◆ Problem to solve: Gather every line in the records below that contains the word "Drew", and copy each such line in full.

◆ Dataset:
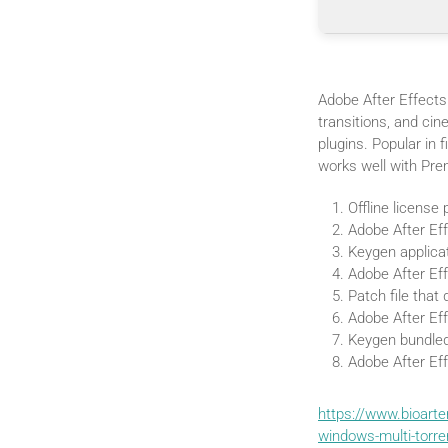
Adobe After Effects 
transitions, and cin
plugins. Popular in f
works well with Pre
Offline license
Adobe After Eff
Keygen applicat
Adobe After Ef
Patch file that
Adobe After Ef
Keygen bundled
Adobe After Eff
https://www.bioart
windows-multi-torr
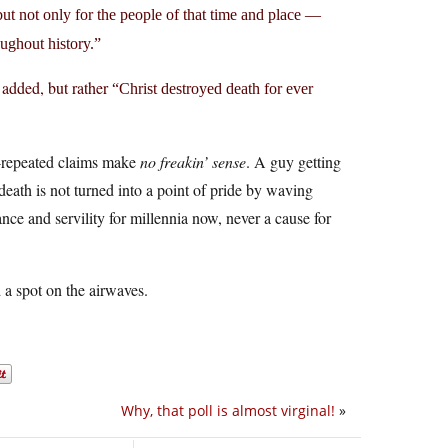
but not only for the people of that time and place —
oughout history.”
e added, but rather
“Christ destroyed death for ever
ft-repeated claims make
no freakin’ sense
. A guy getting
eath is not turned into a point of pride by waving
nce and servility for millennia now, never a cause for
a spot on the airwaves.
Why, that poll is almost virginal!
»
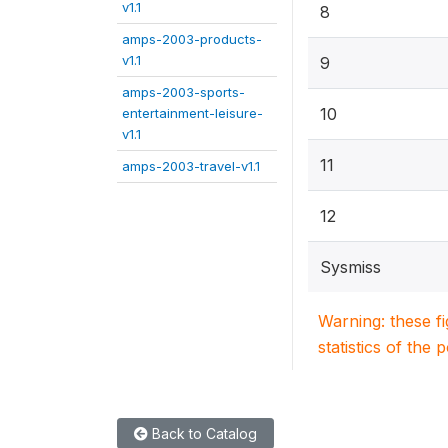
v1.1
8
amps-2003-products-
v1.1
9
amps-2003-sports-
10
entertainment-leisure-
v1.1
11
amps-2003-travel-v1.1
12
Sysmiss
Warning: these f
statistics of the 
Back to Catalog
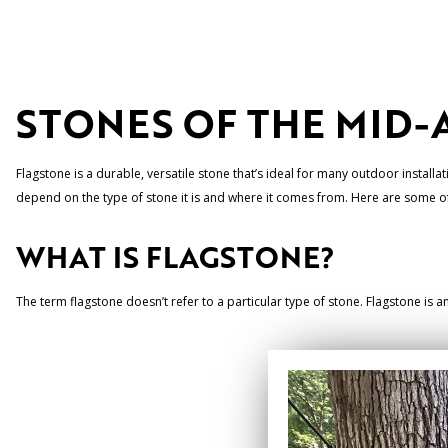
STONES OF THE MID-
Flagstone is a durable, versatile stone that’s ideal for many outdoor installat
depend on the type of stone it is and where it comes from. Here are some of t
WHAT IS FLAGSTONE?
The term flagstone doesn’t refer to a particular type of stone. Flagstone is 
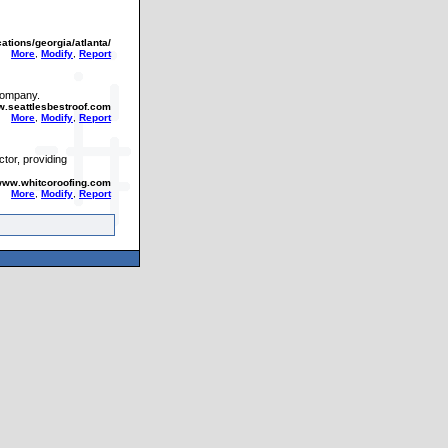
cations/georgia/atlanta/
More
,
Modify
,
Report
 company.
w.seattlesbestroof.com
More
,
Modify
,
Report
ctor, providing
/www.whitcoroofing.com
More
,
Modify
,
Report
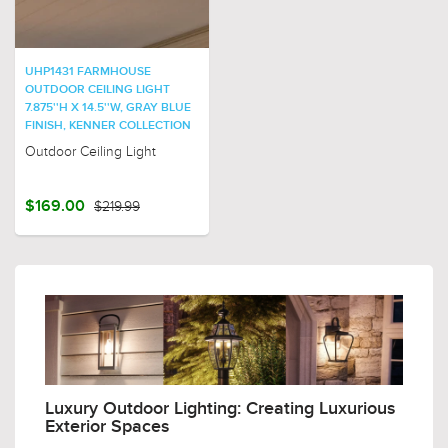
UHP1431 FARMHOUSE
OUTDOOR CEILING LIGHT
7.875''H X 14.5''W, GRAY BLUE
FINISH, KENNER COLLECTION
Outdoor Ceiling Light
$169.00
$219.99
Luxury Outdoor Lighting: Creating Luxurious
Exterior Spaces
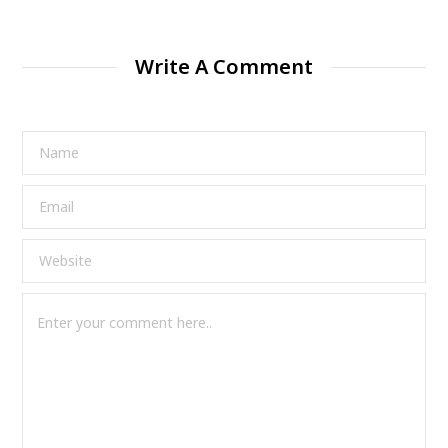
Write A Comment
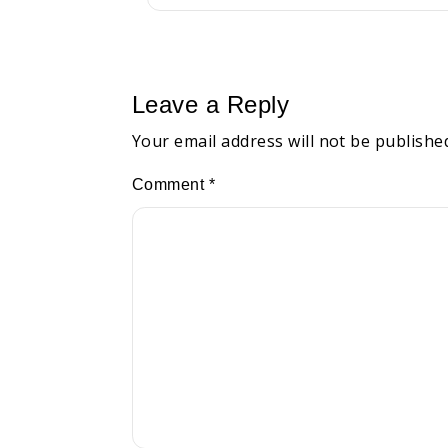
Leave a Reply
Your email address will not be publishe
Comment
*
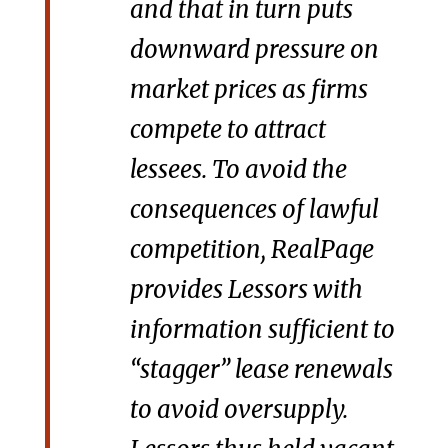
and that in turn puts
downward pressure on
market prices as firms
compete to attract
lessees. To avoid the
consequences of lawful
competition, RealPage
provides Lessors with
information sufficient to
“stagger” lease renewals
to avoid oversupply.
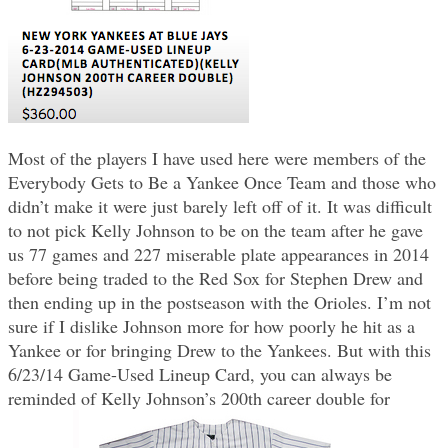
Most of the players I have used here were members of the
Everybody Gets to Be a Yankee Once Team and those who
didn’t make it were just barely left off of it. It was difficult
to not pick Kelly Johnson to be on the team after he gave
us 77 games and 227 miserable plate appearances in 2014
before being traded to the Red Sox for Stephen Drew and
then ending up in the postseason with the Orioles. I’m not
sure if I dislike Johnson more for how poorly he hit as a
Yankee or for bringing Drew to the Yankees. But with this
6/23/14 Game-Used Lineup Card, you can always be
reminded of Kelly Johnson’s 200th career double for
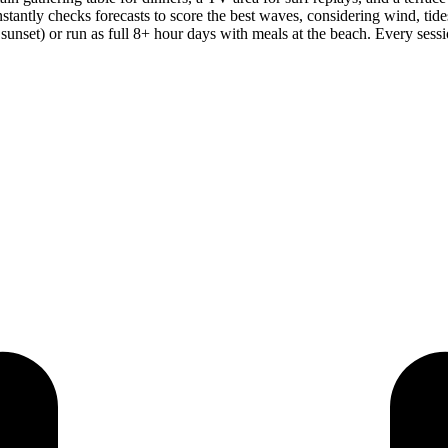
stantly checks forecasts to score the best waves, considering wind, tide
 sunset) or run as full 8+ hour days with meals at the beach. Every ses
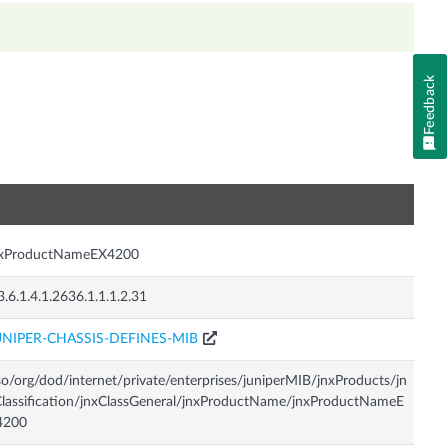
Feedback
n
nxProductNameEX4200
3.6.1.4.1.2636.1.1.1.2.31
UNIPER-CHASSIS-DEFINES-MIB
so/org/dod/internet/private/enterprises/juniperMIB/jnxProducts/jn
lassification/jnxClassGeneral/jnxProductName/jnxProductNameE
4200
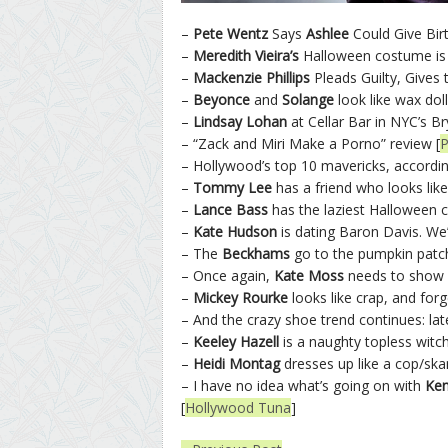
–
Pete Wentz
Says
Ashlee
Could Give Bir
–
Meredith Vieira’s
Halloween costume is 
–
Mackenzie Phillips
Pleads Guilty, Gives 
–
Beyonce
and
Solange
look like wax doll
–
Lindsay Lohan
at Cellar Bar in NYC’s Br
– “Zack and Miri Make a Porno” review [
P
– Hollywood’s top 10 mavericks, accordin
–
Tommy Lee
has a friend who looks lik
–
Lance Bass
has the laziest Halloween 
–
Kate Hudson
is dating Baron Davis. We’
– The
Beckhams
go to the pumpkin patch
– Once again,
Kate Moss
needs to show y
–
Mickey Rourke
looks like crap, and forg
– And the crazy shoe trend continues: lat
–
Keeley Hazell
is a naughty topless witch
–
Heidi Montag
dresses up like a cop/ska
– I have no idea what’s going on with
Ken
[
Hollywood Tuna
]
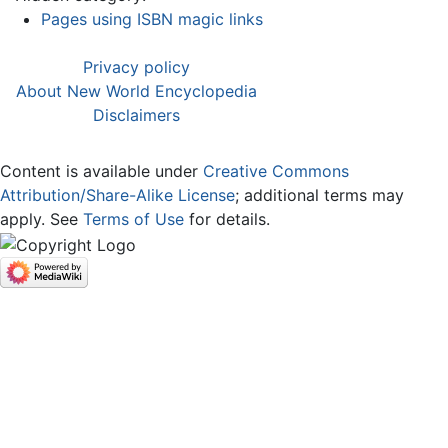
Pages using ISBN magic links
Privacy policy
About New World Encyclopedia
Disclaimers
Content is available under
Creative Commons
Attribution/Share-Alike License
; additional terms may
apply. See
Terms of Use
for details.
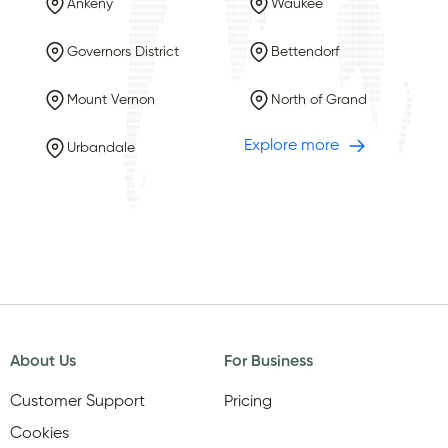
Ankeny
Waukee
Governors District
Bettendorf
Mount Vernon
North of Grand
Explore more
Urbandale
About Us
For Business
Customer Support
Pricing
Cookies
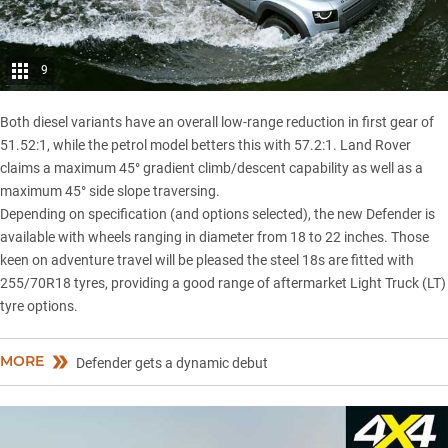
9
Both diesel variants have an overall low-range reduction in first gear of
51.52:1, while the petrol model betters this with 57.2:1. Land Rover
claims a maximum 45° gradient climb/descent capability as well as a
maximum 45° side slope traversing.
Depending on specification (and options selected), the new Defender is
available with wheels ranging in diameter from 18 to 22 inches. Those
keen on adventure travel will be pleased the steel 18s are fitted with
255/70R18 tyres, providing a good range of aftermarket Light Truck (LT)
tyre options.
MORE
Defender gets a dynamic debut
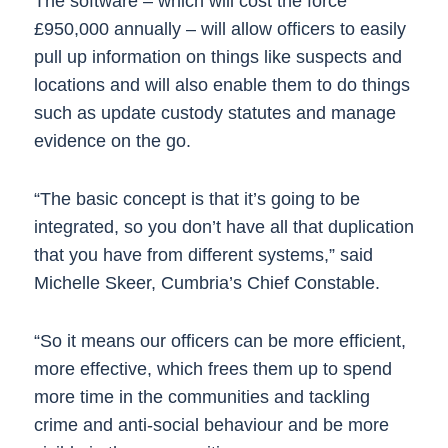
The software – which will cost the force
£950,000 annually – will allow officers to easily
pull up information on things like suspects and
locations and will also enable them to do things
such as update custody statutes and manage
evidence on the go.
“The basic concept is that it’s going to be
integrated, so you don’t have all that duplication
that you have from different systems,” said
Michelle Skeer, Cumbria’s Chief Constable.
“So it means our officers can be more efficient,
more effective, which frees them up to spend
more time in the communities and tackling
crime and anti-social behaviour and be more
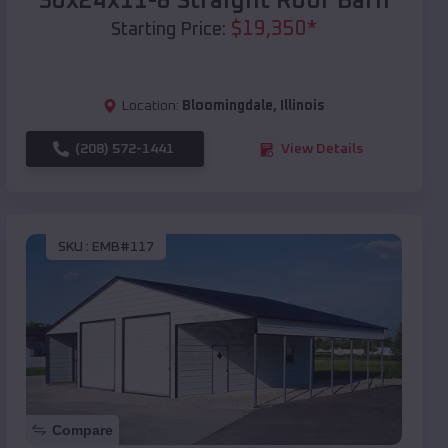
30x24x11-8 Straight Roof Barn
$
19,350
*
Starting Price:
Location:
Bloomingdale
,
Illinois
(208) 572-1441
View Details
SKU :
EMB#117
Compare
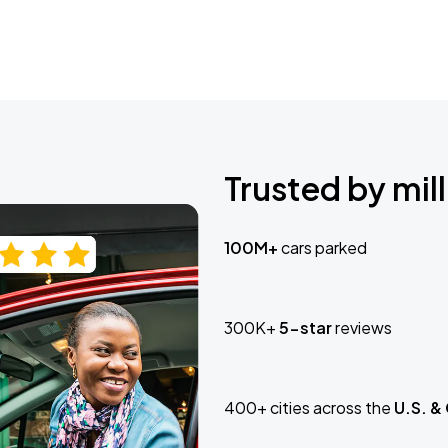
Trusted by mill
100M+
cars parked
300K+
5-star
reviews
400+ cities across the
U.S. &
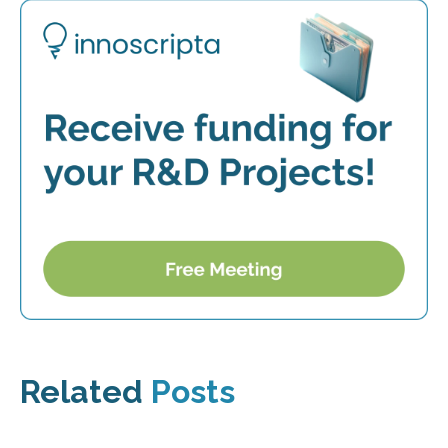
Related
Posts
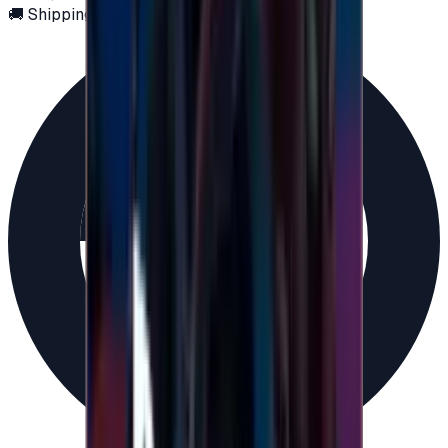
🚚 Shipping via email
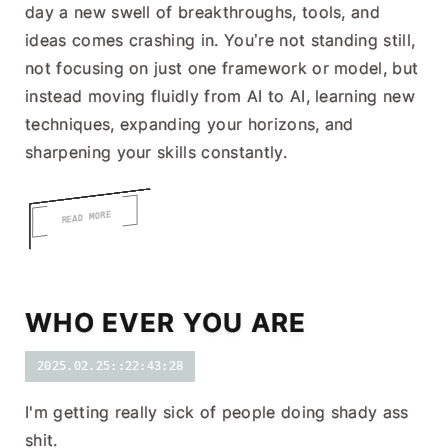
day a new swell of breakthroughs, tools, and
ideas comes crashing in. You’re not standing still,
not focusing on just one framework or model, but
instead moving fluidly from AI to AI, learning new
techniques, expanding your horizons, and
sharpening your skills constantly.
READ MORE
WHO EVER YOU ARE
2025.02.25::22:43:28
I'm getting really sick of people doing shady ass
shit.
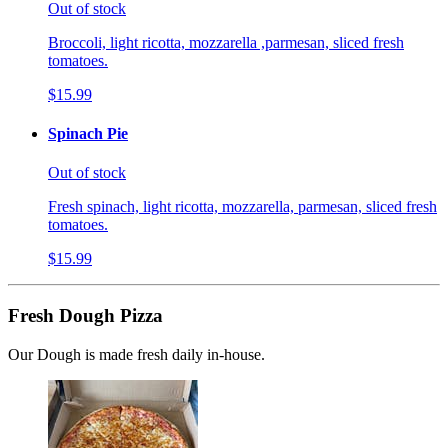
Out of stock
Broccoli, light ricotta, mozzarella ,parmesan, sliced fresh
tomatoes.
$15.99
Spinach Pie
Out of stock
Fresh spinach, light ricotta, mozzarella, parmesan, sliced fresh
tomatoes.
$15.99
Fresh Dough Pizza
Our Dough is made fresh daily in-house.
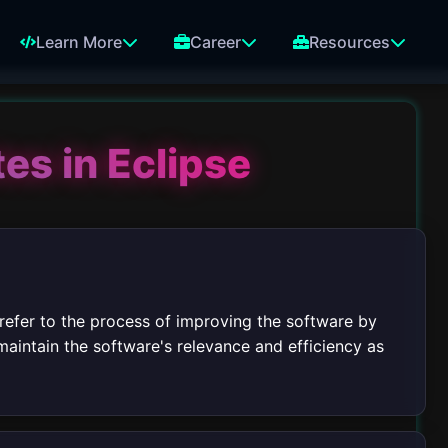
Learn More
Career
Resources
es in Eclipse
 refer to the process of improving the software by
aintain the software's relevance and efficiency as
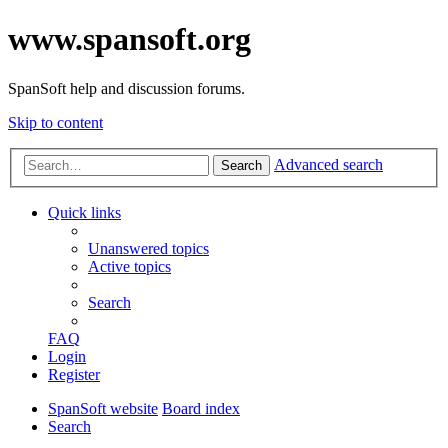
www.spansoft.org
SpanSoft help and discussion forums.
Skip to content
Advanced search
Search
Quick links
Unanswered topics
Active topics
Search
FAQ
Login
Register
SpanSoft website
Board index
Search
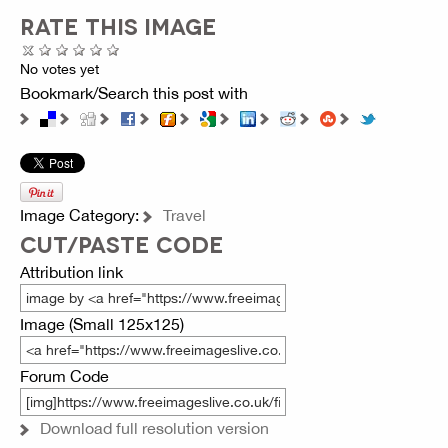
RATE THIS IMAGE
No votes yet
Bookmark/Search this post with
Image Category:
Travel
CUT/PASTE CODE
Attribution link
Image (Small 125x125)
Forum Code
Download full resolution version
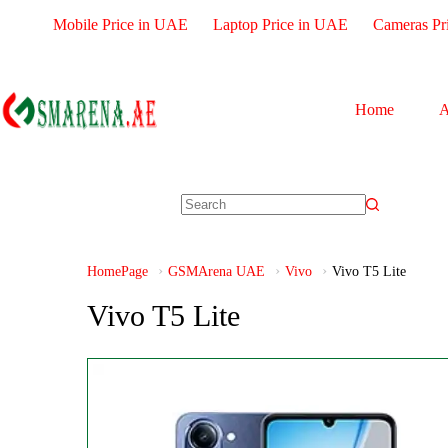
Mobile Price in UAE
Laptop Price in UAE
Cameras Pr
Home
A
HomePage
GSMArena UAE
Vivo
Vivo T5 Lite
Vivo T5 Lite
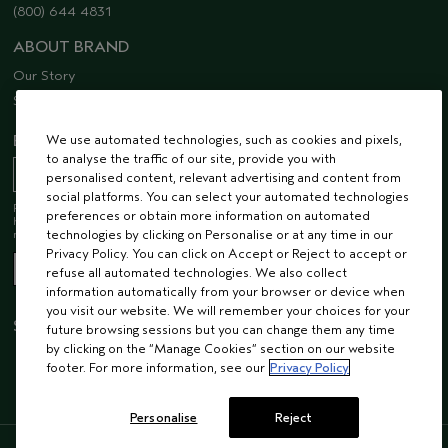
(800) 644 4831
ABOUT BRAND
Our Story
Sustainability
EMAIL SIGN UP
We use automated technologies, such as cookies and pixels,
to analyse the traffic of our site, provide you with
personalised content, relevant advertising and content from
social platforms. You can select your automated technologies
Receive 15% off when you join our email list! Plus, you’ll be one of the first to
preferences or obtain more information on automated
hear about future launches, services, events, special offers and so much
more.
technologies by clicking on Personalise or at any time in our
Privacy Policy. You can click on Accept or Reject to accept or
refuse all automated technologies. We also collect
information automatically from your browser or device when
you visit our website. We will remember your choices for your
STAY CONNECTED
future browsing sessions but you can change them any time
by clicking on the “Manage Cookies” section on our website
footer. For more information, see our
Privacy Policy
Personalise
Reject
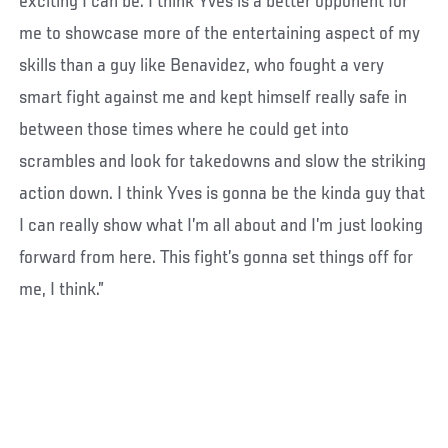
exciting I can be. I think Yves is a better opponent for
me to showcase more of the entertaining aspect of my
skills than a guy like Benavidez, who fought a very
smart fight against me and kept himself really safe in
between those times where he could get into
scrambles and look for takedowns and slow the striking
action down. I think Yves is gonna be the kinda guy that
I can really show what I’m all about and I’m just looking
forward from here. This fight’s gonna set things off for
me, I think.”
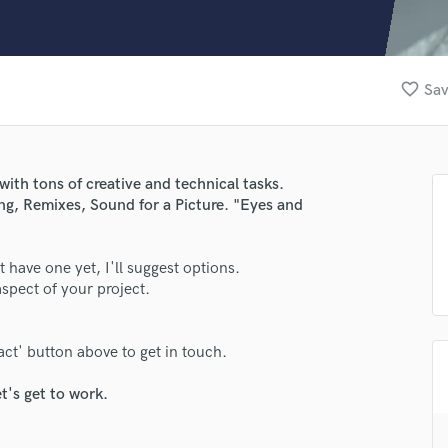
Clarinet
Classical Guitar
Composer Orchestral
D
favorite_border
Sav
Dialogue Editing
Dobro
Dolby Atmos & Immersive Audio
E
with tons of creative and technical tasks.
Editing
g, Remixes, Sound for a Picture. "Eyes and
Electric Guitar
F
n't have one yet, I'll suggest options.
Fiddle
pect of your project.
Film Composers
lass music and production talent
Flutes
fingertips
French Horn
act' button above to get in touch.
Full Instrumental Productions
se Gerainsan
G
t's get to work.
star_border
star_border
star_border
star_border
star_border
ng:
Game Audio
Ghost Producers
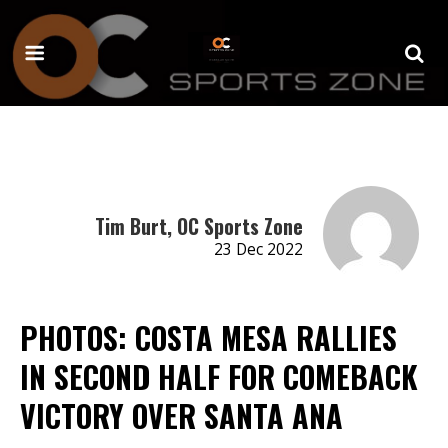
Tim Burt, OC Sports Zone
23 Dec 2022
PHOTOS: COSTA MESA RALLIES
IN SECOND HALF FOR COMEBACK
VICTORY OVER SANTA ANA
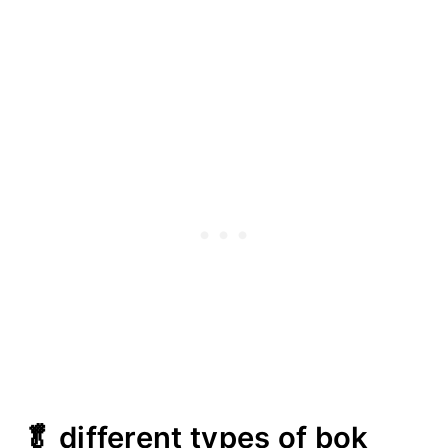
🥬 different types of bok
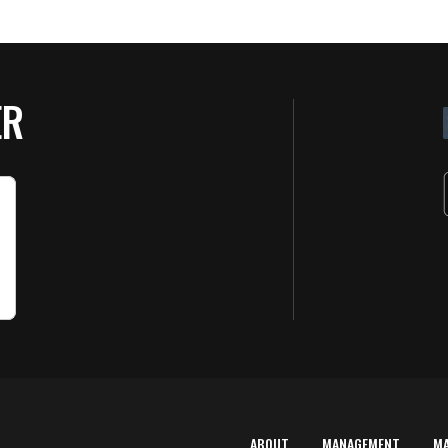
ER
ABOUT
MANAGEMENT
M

◆ Response to the task:
before being traded to the Red Sox for Stephen Drew and
Yankee or for bringing Drew to the Yankees. But with this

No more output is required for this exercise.